Text shown.

***

Salmonella grown in MOPS minimal media to an OD600 of 0.1–0.2 were challenged with either 750 μM spermine NONOate, 5 mM GSNO or 2.5 or 5 mM DETA NONOate (Cayman Chemical Company, Ann Arbor, MI). Growth was recorded by measuring the OD600 of a 200 μL sample every 30 or 60 mins in a 96-well plate. The cultures’ doubling times of the initial OD600 were calculated by exponential regression. Alternatively, 200 μL of overnight culture diluted 1:1000 into fresh media were seeded into honeycomb microplates and treated with either the polyamine diethylenetriamine (DETA) or DETA NONOate, and OD600 was recorded every 15 min for up to 40 h in a Bioscreen C plate reader (Growthcurves USA, Piscataway, NJ). Doubling times were calculated according to the equation DT = ln(2)/r, where r is the growth rate as calculated by regression analysis. The time at which the cultures reached half of their maximum growth (T = ½ OD600Max), a method to calculate the growth delay [10], was calculated by exponential regression.

Screen conditions

Three different NO donors with different chemical properties were selected for our screen. Spermine NONOate spontaneously releases 2 molecules of NO per parent molecule with a half-life of 39 minutes at pH 7.4, 37°C. The NO donor DETA NONOate decays with a half-life of 20 h at pH 7.4, 37°C, producing a long and sustained flux of NO for the duration of the experiment [58]. GSNO can homolytically release NO, or heterolytically transfer an NO+-like species to redox active thiol groups in cysteine residues. The transposon library was challenged with these NO donors in early exponential phase in MOPS minimal media supplemented with either glucose, casamino acids, or glucose and casamino acids. The resulting populations were compared to the library grown in media alone. More specifically, the Salmonella Tn5 library was grown for 20 h in LB broth at 37°C with vigorous shaking. An aliquot of the culture was stocked in 10% glycerol at -80°C as the input, and another aliquot was diluted 1:100 into 10 mL of MOPS minimal media supplemented with glucose, casamino acids, or glucose and casamino acids. The cultures were grown for 2.5–4 h to an approximate OD600 of 0.2. The cultures were split into 2 mL aliquots and were either left untreated or were challenged with either 750 μM spermine NONOate, 5 mM GSNO, or 5 mM DETA NONOate. After 20 h of culture, the resulting populations were stocked in 10% glycerol at -80°C. The procedure was performed in biological triplicates on 3 different days. We analyzed two of those biological replicates by deep-sequencing.

***

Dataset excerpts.

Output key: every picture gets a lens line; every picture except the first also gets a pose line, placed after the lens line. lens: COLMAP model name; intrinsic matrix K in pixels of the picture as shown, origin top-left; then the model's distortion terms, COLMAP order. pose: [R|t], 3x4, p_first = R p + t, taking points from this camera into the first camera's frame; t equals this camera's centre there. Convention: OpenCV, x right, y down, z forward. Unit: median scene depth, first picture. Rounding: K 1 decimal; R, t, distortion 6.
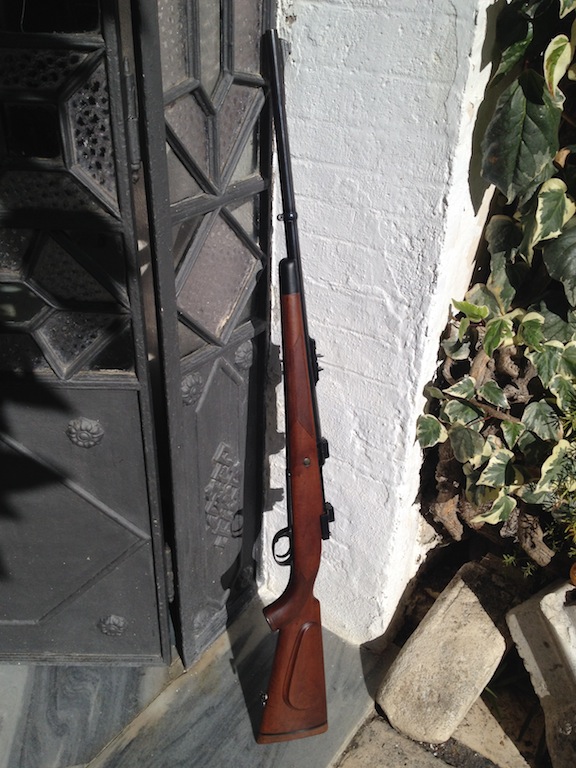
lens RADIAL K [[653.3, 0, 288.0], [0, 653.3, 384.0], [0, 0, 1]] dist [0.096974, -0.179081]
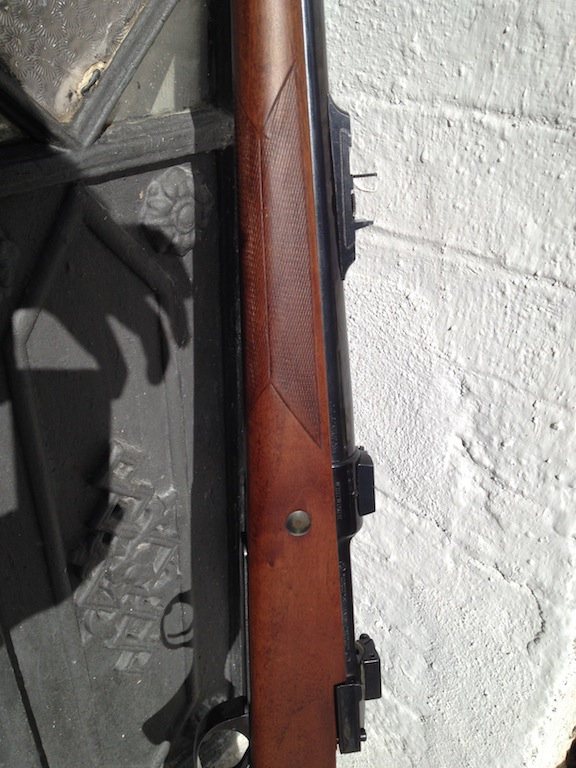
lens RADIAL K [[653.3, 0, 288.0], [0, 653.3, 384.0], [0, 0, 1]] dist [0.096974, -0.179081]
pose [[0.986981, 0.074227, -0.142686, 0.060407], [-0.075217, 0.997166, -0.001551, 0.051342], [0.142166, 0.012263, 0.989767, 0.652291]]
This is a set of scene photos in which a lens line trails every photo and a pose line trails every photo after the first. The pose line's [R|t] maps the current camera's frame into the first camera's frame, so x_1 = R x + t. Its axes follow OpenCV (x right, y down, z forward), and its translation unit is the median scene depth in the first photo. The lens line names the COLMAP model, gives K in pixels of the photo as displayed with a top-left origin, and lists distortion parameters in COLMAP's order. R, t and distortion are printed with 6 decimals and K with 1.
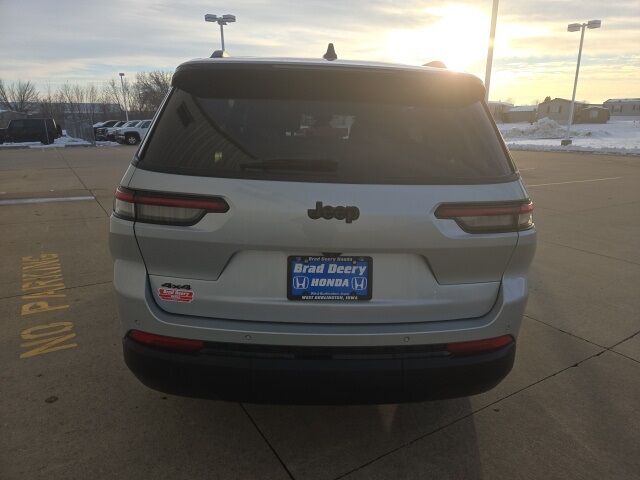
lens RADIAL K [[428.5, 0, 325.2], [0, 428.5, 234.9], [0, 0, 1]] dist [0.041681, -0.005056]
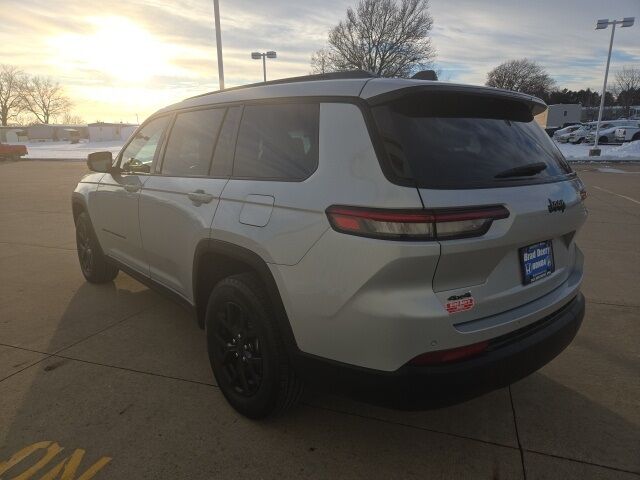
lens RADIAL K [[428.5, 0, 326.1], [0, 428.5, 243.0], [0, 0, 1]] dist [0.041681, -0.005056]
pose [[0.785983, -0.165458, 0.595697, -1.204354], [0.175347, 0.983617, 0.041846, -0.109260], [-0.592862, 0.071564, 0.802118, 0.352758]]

***

To do.
**A.** Answer these from the text on Salmonella and nitric oxide donors:
(i) In which plate reader was OD600 recorded every 15 min for up to 40 h?
(ii) What is the half-life of spermine NONOate at pH 7.4, 37°C?
(iii) How many of the biological replicates were analyzed by deep-sequencing?
**B.** Proceed with the text on Salmonella and nitric oxide donors, starting right after its last sentence.

Expected outputs.
**A.**
(i) A Bioscreen C plate reader (Growthcurves USA, Piscataway, NJ).
(ii) 39 minutes.
(iii) Two.

**B.**
Sequencing and analysis of the barcoded input and output Tn libraries was performed as described in detail in de Moraes et al [55]. Briefly, bacterial pellets representing approximately 5 x 107 bacteria were washed three times in water followed by proteinase K digestion, enzyme inactivation, and nested PCR to amplify the N18 barcode region and add sample- and experiment-specific N8 indices. Different samples, with different indexes, were pooled and QIAquick purified (Qiagen, Hilden, Germany), followed by Illumina sequencing with standard primers. The first 18 bases in each sequencing read, which represented the unique N18 tag for each Tn5 mutant, were extracted, and the abundance of these 18-mers was calculated using custom perl scripts.

Statistical analysis of the Salmonella Tn-seq library screen

Detailed methods of how the location and sequence of N18 barcode tag flanked by conserved priming sites for each Tn5 insertion mutant were identified are reported elsewhere [55]. Abundances of all mutants within each annotated feature were summed up which resulted into a data matrix where rows were annotated features and columns were samples. This data matrix was used to generate log2 ratios as compared to either input library or library passaged in control media (without stress inducing agents) using edgeR [59].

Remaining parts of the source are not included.